Par mercredi 13 avril 2022 Permalink

La question centrale du second tour de la présidentielle qui se pose à chaque citoyen est de savoir s’il veut continuer avec la propagande médiatique bien pensante payée par l’état, la gaucho-sphère islamo-compatible, le rap subventionné et la production cinématographique (ne vivant que de subventions publiques elle aussi) cantonnée au genre woke, indigéniste, racialiste, etc, etc… Le citoyen pourra-t-il après le 24 avril envisager une autre approche sociétale, sans être mis à l’index, une autre approche afin d’avoir les moyens intellectuels de rester français dans son propre pays?

S’il le veut, il doit voter contre Macron et donc pour Marine Le Pen.

La France populiste que porte Marine Le Pen, interroge depuis le début du quinquennat Macron, avec les gilets jaunes entre autres, la démocrature dans laquelle elle vit.

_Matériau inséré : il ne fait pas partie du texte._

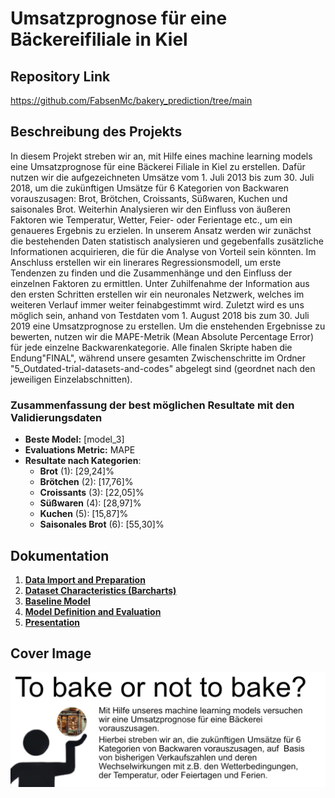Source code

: # Umsatzprognose für eine Bäckereifiliale in Kiel

## Repository Link

https://github.com/FabsenMc/bakery_prediction/tree/main

## Beschreibung des Projekts

In diesem Projekt streben wir an, mit Hilfe eines machine learning models eine Umsatzprognose für eine Bäckerei Filiale in Kiel zu erstellen. Dafür nutzen wir die aufgezeichneten Umsätze vom 1. Juli 2013 bis zum 30. Juli 2018, um die zukünftigen Umsätze für 6 Kategorien von Backwaren vorauszusagen: Brot, Brötchen, Croissants, Süßwaren, Kuchen und saisonales Brot. Weiterhin Analysieren wir den Einfluss von äußeren Faktoren wie  Temperatur, Wetter, Feier- oder Ferientage etc., um ein genaueres Ergebnis zu erzielen.
In unserem Ansatz werden wir zunächst die bestehenden Daten statistisch analysieren und gegebenfalls zusätzliche Informationen acquirieren, die für die Analyse von Vorteil sein könnten. Im Anschluss erstellen wir ein linerares Regressionsmodell, um erste Tendenzen zu finden und die Zusammenhänge und den Einfluss der einzelnen Faktoren zu ermittlen. Unter Zuhilfenahme der Information aus den ersten Schritten erstellen wir ein neuronales Netzwerk, welches im weiteren Verlauf immer  weiter  feinabgestimmt wird. Zuletzt wird es uns möglich sein, anhand von Testdaten vom 1. August 2018 bis zum 30. Juli 2019 eine Umsatzprognose zu erstellen. Um die enstehenden Ergebnisse zu bewerten, nutzen wir die MAPE-Metrik (Mean Absolute Percentage Error) für jede einzelne Backwarenkategorie.
Alle finalen Skripte haben die Endung"FINAL", während unsere gesamten Zwischenschritte im Ordner "5_Outdated-trial-datasets-and-codes" abgelegt sind (geordnet nach den jeweiligen Einzelabschnitten).

### Zusammenfassung der best möglichen Resultate mit den Validierungsdaten

-   **Beste Model:** [model_3]
-   **Evaluations Metric:** MAPE
-   **Resultate nach Kategorien**:
    -   **Brot** (1): [29,24]%
    -   **Brötchen** (2): [17,76]%
    -   **Croissants** (3): [22,05]%
    -   **Süßwaren** (4): [28,97]%
    -   **Kuchen** (5): [15,87]%
    -   **Saisonales Brot** (6): [55,30]%

## Dokumentation

1.  [**Data Import and Preparation**](0_DataPreparation/)
3.  [**Dataset Characteristics (Barcharts)**](1_DatasetCharacteristics/)
4.  [**Baseline Model**](2_BaselineModel/)
5.  [**Model Definition and Evaluation**](3_Model/)
6.  [**Presentation**](4_Presentation/README.md)

## Cover Image

![](CoverImage/Cover-Image.jpg)
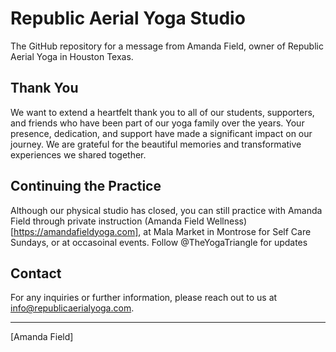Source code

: # Republic Aerial Yoga Studio

The GitHub repository for a message from Amanda Field, owner of Republic Aerial Yoga in Houston Texas.

## Thank You

We want to extend a heartfelt thank you to all of our students, supporters, and friends who have been part of our yoga family over the years. Your presence, dedication, and support have made a significant impact on our journey. We are grateful for the beautiful memories and transformative experiences we shared together.

## Continuing the Practice

Although our physical studio has closed, you can still practice with Amanda Field through private instruction (Amanda Field Wellness)[https://amandafieldyoga.com], at Mala Market in Montrose for Self Care Sundays, or at occasoinal events. Follow @TheYogaTriangle for updates

## Contact

For any inquiries or further information, please reach out to us at [info@republicaerialyoga.com](mailto:info@republicaerialyoga.com).

---

\[Amanda Field\]
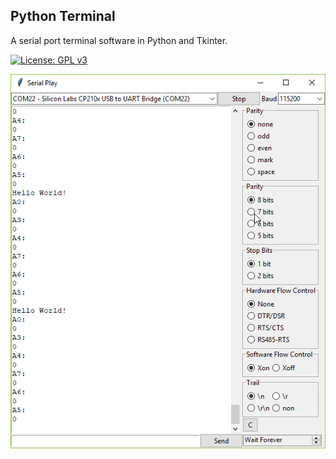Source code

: ## Python Terminal

A serial port terminal software in Python and Tkinter.

[![License: GPL v3](https://img.shields.io/badge/License-GPLv3-blue.svg)](https://www.gnu.org/licenses/gpl-3.0)

![scrshot](scrshot.png)

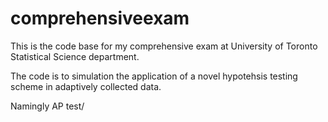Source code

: # comprehensiveexam

This is the code base for my comprehensive exam at University of Toronto Statistical Science department.

The code is to simulation the application of a novel hypotehsis testing scheme in adaptively collected data.

Namingly AP test/
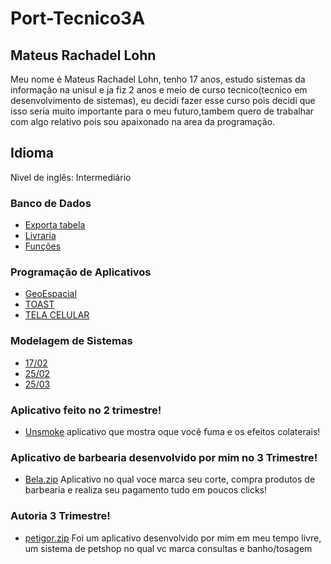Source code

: # Port-Tecnico3A

## Mateus Rachadel Lohn
Meu nome é Mateus Rachadel Lohn, tenho 17 anos, estudo sistemas da informação na unisul e ja fiz 2 anos e meio de curso tecnico(tecnico em desenvolvimento de sistemas), eu decidi fazer esse curso pois decidi que isso seria muito importante para o meu futuro,tambem quero de trabalhar com algo relativo pois sou apaixonado na area da programação.

## Idioma
Nivel de inglês: Intermediário

### Banco de Dados
- [Exporta tabela](BancoDeDados/Exportar%20tabelas.png)
- [Livraria](BancoDeDados/Livraria.pdf)
- [Funções](BancoDeDados/atividade%20funçoes.png)

### Programação de Aplicativos
- [GeoEspacial](Programação%20de%20Aplicativos/GeoEspacial)
- [TOAST](Programação%20de%20Aplicativos/TOAST.png)
- [TELA CELULAR](Programação%20de%20Aplicativos/Tela%20Celular.PNG)

### Modelagem de Sistemas
- [17/02](ModelagemSistema/Aula%201702.png)
- [25/02](ModelagemSistema/Aula%2025_02.png)
- [25/03](ModelagemSistema/Aula%202503.png) 

### Aplicativo feito no 2 trimestre!
- [Unsmoke](https://github.com/lucasmalfatti/Unsmoke) aplicativo que mostra oque você fuma e os efeitos colaterais!

### Aplicativo de barbearia desenvolvido por mim no 3 Trimestre!
- [Bela.zip](https://github.com/mateus-lohn/Port-Tecnico3A/files/10045833/Bela.zip) Aplicativo no qual voce marca seu corte, compra produtos  de barbearia e realiza seu pagamento tudo em poucos clicks!

### Autoria 3 Trimestre!
- [petigor.zip](https://github.com/mateus-lohn/Port-Tecnico3A/files/10045839/petigor.zip) Foi um aplicativo desenvolvido por mim em meu tempo livre, um sistema de petshop no qual vc marca consultas e banho/tosagem
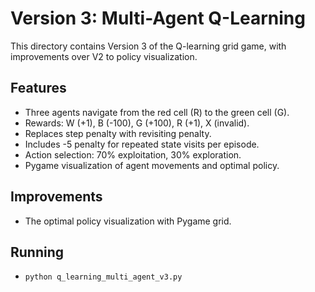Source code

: # Version 3: Multi-Agent Q-Learning

This directory contains Version 3 of the Q-learning grid game, with improvements over V2 to policy visualization.

## Features
- Three agents navigate from the red cell (R) to the green cell (G).
- Rewards: W (+1), B (-100), G (+100), R (+1), X (invalid).
- Replaces step penalty with revisiting penalty.
- Includes -5 penalty for repeated state visits per episode.
- Action selection: 70% exploitation, 30% exploration.
- Pygame visualization of agent movements and optimal policy.

## Improvements
- The optimal policy visualization with Pygame grid.

## Running
- `python q_learning_multi_agent_v3.py`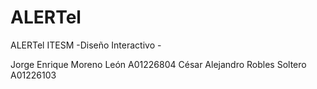 ALERTel
=======

ALERTel ITESM 
-Diseño Interactivo -

Jorge Enrique Moreno León A01226804
César Alejandro Robles Soltero A01226103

Ce curieux régime se sert de la décadence de l’enseignement, de la décrépitude du système de santé, de la désagrégation d’un état incapable de protéger ses citoyens, de la casse sociale pour faire peur et ainsi empêcher la contestation. Toute cette adversité est à mettre en parallèle avec la vie de ceux appelés abusivement “gagnants de la mondialisation” qui bénéficient en fait de règles non dites franco-françaises autorisant des scandales de favoritisme indu (Mckinsey dont on ne parle plus et plein d’autres), de l’affairisme au sein de l’état relevant de la corruption, de l’odieux pantouflage de milieux favorisés dont les membres cochent les bonnes cases à la naissance allant de l’éducation au relationnel.

C’est avec un sacré culot qu’Emmanuel Macron condamne la France populiste à supporter l’insupportable en la menaçant sinon d’être classée à l’extrême droite! Mais l’invective est un peu courte. La France populiste est en train de réagir.

L’€ n’est plus une question depuis que la BCE autorise à pratiquer des politiques économiques aussi dispendieuses qu’aberrantes en distribuant sa monnaie à tout va. L’Union Européenne n’est pas non plus une question puisqu’il devient impossible de la désunir plus qu’elle ne l’est déjà! Ailleurs la politique internationale d’Emmanuel Macron s’est révélée une longue suite d’échec pendant cinq ans au point qu’il est impossible de lui attribuer une seule action positive dans ce domaine.

Donc Marine Le Pen, aussi bien à l’intérieur avec sa nouvelle politique migratoire et sa future politique sociale, qu’à l’extérieur avec l’idée de l’intérêt de la France plutôt que celui du monde entier ou de quelques happy few triés sur le volet, se présente comme une figure rassurante et apaisante pour une France populiste qui ne veut pas mourir et qui reste patriote.